Daniel Serwer (Moderator)
Professor of Conflict Management at Johns Hopkins SAIS and Scholar, MEI
Daniel Serwer is a senior research professor of conflict management and senior fellow at the Center for Transatlantic Relations at the Johns Hopkins School of Advanced International Studies, as well as a fellow at the Middle East Institute.

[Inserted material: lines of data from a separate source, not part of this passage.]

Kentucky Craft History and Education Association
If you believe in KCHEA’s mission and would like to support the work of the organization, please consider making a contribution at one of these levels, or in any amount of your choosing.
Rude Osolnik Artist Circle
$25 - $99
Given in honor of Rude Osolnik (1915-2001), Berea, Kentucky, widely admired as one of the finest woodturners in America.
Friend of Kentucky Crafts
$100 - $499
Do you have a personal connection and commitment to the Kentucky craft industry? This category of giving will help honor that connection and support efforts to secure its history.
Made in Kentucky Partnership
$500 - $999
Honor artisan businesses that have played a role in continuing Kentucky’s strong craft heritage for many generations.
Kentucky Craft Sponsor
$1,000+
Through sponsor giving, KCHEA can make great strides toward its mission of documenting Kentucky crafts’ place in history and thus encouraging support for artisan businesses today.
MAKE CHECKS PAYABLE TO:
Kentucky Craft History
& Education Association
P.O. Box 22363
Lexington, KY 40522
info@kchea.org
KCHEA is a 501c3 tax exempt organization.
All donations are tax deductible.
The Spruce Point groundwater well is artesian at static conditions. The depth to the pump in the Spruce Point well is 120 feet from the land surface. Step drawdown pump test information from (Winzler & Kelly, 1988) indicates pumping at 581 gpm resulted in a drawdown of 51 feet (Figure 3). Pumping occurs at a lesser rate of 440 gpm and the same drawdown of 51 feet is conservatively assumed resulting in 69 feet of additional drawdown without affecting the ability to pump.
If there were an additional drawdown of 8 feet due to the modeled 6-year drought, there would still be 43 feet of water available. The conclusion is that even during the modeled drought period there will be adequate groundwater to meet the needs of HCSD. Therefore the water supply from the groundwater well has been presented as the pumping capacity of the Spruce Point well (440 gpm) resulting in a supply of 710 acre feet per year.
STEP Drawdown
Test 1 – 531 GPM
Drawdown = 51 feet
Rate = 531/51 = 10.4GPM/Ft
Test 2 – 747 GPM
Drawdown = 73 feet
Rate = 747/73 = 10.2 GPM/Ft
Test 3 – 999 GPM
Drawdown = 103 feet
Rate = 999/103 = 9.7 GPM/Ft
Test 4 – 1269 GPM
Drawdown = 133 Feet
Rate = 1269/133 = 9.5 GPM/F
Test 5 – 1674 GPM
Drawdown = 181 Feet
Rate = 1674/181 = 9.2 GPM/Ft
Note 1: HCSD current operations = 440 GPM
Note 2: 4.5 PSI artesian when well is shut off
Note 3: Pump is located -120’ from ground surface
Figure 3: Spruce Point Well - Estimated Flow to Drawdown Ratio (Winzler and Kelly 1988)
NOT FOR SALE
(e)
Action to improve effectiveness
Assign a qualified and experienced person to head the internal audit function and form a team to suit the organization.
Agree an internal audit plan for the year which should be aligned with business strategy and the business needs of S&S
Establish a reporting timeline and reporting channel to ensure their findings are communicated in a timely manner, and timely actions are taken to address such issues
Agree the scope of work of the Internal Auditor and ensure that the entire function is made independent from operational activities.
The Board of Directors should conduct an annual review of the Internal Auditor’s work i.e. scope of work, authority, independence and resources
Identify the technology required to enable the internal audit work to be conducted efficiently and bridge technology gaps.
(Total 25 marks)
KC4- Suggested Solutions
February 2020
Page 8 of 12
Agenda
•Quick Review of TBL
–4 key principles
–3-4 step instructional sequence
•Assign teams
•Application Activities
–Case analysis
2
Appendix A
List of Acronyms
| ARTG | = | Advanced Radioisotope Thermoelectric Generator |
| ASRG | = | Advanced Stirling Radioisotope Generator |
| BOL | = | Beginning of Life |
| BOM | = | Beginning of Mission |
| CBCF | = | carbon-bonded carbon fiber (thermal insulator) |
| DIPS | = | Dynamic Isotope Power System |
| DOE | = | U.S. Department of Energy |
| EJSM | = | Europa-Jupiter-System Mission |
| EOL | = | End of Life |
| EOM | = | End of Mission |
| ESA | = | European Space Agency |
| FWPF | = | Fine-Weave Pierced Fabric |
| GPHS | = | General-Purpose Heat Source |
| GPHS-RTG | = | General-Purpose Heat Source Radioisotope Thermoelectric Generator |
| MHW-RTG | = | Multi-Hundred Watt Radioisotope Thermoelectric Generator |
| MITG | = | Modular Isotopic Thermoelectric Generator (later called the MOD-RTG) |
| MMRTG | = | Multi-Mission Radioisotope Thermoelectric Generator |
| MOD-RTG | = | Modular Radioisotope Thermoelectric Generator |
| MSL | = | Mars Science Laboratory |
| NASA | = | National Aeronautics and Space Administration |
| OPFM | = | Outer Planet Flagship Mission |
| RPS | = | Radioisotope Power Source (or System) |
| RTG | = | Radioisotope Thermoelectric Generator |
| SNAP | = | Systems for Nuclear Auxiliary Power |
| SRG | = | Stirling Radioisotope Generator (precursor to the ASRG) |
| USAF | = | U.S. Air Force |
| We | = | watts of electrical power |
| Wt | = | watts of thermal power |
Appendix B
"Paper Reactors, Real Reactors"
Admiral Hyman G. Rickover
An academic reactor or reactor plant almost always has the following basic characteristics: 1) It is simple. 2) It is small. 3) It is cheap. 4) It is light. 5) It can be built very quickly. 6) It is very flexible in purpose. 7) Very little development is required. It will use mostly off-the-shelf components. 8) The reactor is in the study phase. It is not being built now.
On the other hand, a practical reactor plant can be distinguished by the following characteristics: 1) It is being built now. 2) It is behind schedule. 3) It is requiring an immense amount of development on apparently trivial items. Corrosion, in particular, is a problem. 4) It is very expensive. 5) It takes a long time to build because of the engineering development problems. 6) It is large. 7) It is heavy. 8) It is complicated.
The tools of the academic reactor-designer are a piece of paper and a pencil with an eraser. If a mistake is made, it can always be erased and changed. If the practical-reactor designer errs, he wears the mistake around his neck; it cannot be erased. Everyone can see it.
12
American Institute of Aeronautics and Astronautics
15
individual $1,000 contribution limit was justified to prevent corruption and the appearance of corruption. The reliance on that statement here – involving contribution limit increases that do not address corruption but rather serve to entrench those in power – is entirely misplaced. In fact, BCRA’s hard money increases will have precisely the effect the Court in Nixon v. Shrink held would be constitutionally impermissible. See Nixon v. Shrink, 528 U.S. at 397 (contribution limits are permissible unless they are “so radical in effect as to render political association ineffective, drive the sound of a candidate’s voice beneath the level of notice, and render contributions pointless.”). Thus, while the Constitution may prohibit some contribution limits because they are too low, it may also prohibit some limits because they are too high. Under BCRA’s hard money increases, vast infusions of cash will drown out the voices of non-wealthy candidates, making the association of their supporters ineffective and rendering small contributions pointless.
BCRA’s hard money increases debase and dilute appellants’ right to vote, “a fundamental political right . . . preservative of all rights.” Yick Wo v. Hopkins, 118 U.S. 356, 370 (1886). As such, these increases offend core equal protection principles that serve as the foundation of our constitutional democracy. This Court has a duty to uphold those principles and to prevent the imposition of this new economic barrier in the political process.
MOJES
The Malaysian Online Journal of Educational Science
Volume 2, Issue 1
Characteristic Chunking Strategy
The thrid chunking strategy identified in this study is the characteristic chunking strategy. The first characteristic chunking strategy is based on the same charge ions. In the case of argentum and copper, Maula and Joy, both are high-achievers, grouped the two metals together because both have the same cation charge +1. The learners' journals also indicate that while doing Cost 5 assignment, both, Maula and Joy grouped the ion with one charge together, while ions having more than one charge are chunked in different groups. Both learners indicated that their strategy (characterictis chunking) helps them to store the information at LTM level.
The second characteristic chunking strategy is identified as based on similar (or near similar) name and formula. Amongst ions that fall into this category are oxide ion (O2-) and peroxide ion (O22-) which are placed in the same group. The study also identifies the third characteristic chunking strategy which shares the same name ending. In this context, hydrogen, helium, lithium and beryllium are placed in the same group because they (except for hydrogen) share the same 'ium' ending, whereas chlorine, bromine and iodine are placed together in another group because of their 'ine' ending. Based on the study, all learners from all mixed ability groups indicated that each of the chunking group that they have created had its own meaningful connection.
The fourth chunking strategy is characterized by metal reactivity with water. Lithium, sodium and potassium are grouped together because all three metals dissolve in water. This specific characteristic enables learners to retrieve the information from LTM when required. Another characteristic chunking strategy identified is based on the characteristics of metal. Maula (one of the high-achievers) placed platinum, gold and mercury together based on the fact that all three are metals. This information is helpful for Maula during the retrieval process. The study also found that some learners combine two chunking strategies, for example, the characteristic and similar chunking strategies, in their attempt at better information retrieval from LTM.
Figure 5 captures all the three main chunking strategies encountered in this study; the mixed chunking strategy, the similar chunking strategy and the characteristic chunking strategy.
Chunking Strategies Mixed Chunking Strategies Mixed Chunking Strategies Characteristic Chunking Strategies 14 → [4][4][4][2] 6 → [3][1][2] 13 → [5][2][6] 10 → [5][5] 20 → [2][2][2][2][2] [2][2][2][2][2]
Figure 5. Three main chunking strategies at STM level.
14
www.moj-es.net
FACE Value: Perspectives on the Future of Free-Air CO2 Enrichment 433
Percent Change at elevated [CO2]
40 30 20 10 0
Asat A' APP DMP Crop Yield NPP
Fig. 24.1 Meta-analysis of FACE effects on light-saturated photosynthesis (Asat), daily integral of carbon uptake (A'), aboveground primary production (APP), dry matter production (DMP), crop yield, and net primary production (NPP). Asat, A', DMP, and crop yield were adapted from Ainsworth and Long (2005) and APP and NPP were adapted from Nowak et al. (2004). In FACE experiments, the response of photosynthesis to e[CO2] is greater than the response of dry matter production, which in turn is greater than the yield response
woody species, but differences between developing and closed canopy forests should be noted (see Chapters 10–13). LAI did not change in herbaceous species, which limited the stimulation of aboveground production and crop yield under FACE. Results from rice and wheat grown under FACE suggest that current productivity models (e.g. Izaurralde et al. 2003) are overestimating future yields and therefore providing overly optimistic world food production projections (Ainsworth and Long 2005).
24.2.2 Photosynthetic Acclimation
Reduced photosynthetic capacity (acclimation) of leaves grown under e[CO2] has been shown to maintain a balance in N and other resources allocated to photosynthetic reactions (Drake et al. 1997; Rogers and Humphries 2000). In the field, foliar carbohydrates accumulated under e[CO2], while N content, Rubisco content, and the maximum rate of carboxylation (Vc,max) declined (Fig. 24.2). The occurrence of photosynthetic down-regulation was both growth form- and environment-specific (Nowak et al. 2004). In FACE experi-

Formerly vice president for Centers of Peacebuilding Innovation at the United States Institute of Peace (2009-2010), he led teams there working on rule of law, religion, economics, media, technology, security sector governance, and gender.  He was also vice president for Peace and Stability Operations at USIP (1998-2009), where he led its peacebuilding work in Iraq, Afghanistan, Sudan, and the Balkans and served as executive director of the Hamilton/Baker Iraq Study Group. Serwer has worked on preventing inter-ethnic and sectarian conflict in Iraq and has facilitated dialogue between Serbs and Albanians in the Balkans.